# Extrait cité
· · · ·

Ils ont cheminé côte à côte pendant plus de deux décennies, de la caserne à la présidence. Mais en l’espace de quelques mois, leur alliance s’est muée en fracture ouverte. Quels sont les véritables ressorts de la rupture entre Mohamed Ould Abdel Aziz et Mohamed Ould Ghazouani ? Analyse factuelle d’un divorce politique au sommet de l’État mauritanien.

Aziz et Ghazouani : Une camaraderie forgée dans l’armée

Mohamed Ould Abdel Aziz et Mohamed Ould Ghazouani sont issus de la même génération militaire. Leur amitié remonte aux années 1980, lorsqu’ils servaient ensemble dans les rangs de l’armée mauritanienne. Ensemble, ils ont participé au renversement du président Maaouiya Ould Sid’Ahmed Taya en 2005, puis au coup d’État de 2008 qui propulsa Aziz à la tête du pays.

Durant la décennie de pouvoir d’Ould Abdel Aziz (2009–2019), Ghazouani fut tour à tour chef d’état-major des armées, puis ministre de la Défense. Homme de confiance du président, il était perçu comme un pilier discret du régime.

· · · ·

# Données fournies
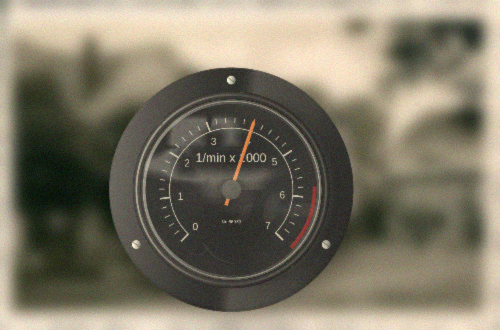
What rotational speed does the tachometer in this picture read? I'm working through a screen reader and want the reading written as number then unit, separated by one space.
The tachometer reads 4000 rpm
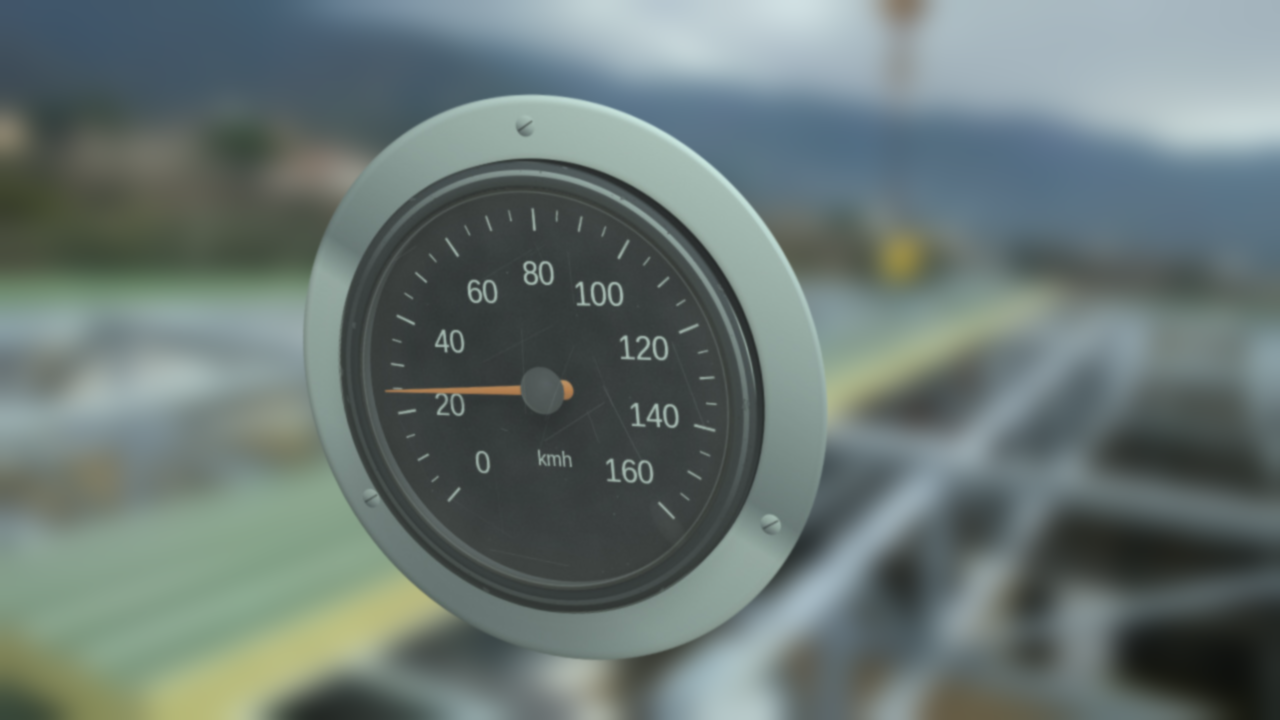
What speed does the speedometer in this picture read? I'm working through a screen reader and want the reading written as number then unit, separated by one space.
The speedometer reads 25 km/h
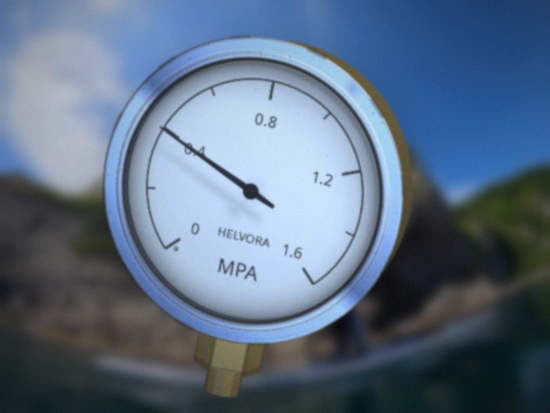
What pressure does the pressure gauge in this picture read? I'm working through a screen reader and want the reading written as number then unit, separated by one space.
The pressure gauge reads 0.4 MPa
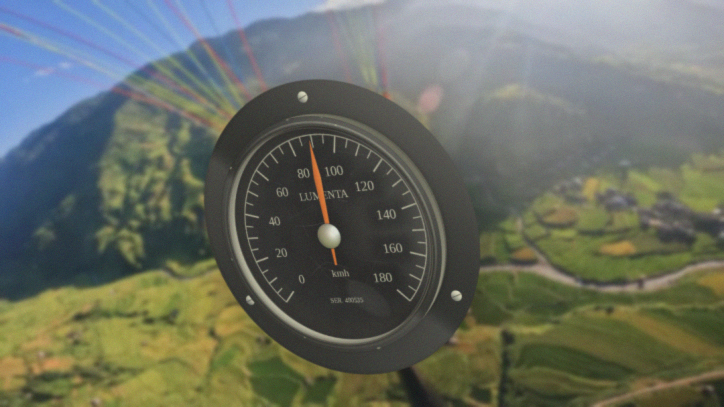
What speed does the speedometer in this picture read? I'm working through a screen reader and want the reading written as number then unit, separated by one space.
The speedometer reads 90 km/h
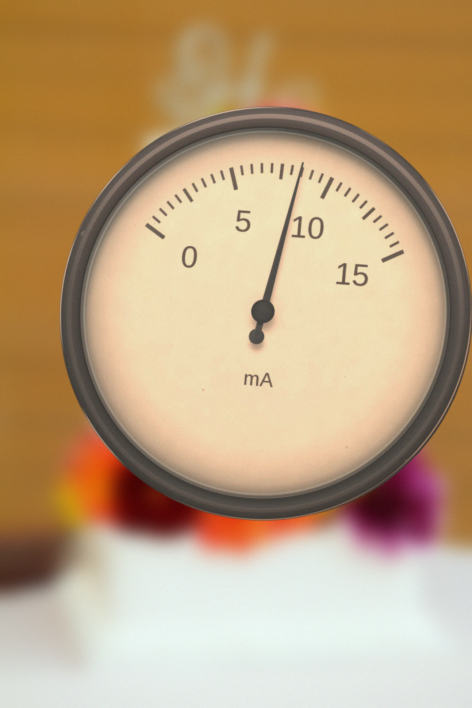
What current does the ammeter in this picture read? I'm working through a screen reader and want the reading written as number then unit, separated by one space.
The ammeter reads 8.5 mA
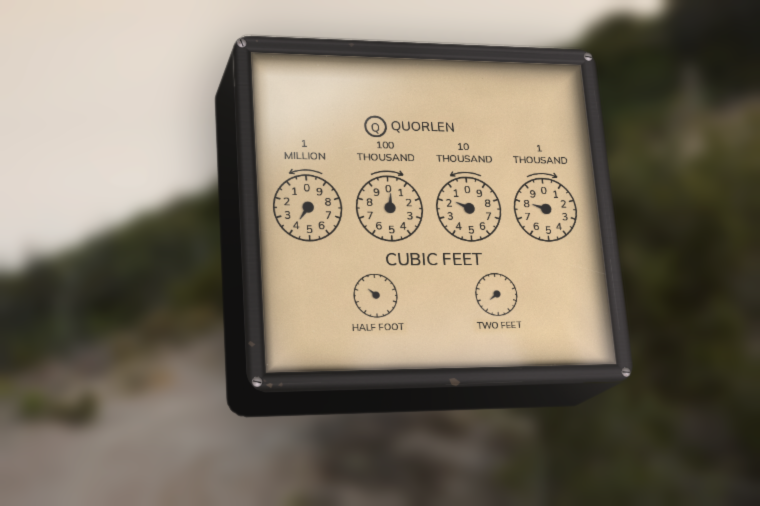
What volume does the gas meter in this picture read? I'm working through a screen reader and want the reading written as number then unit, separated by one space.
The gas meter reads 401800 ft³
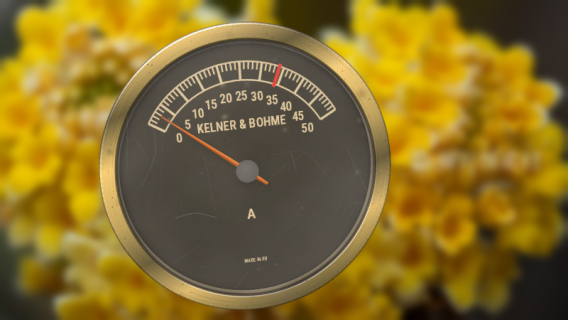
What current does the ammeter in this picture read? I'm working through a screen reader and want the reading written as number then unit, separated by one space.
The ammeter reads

· · · ·

# Travail à faire
• A. D'après l'extrait sur Aziz et Ghazouani, en quelle année ont-ils participé ensemble au renversement du président Maaouiya Ould Sid'Ahmed Taya ?
• B. Recopiez fidèlement les lignes des enregistrements, du début de ceux-ci jusqu'à la ligne contenant « The speedometer reads 25 km/h » incluse, en laissant de côté les images.
L'extrait et les enregistrements n'ont aucun lien entre eux.

# Réponses attendues
• A. En 2005.

• B.
What rotational speed does the tachometer in this picture read? I'm working through a screen reader and want the reading written as number then unit, separated by one space.
The tachometer reads 4000 rpm
What speed does the speedometer in this picture read? I'm working through a screen reader and want the reading written as number then unit, separated by one space.
The speedometer reads 25 km/h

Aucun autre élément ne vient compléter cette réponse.